Al centro dell'incontro tra i ministri e la Vestager anche l'erogazione di nuovi fondi pubblici e l'uso del brand Alitalia. Se Bruxelles dovesse dare il via libera al piano, la nuova compagnia, sotto il cappello di Ita, avrebbe la metà dei lavoratori attuali: solo piloti e assistenti di volo. Niente personale di terra e della manutenzione. Così la compagnia diventerà poi appetibile nell'ottica di una successiva vendita
Flotta ridotta a 45 aerei dagli attuali 104, trasferimento delle attività alla newco Ita senza gara pubblica, due o al massimo tre miliardi di fondi statali. Più l’uso del brand Alitalia. Sono questi i quattro punti chiave del salvataggio dell’ex compagnia di bandiera su cui i ministri del governo di Mario Draghi insisteranno nell’incontro di venerdì 5 marzo con la commissaria europea alla Concorrenza, Margrethe Vestager. Fondamentale per l’esecutivo è spuntare l’ok a procedere senza una gara pubblica che richiederebbe circa sei mesi di tempo. Tempo che Alitalia non ha a disposizione visto che l’ex compagnia di bandiera brucia ormai 50 milioni al mese e che, in generale, le prospettive per il trasporto aereo sono tutt’altro che rosee. Secondo indiscrezioni, inoltre, Alitalia avrebbe bisogno di altri 200 milioni che però l’esecutivo non è disposto a sborsare.
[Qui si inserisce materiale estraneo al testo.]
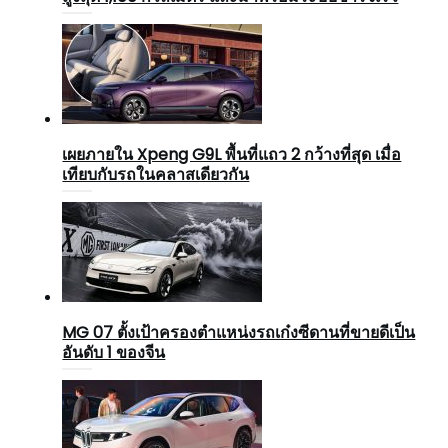
เผยภายใน Xpeng G9L พื้นที่แถว 2 กว้างที่สุด เมื่อ
เทียบกับรถในคลาสเดียวกัน
MG 07 ตั้งเป้าครองตำแหน่งรถเก๋งซีดานที่ขายดีเป็น
อันดับ 1 ของจีน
Se Bruxelles dovesse dare il via libera al piano, la nuova compagnia, sotto il cappello di Ita, avrebbe la metà dei dipendenti attuali: si passerebbe da 11mila ad al massimo 4.500 dipendenti esclusivamente del ramo “aviation”, cioè piloti e assistenti di volo. Niente personale di terra e della manutenzione, dunque. Esattamente come avrebbe voluto Lufthansa nel 2019. Con il risultato che Ita diventerà poi appetibile nell’ottica di una successiva vendita. “La Vestager accetterà solo se si tratterà di una aviolinea molto piccola – spiega Antonio Amoroso, segretario generale Cub trasporti – Il solito piano della ‘miseria’: licenziamenti, smembramento e ridimensionamento. Altro che rilancio promesso durante l’intera legislatura da due governi consecutivi. Eppure un’altra strada con il ritorno degli asset allo Stato a titolo di restituzione del debito contratto sarebbe stata possibile”.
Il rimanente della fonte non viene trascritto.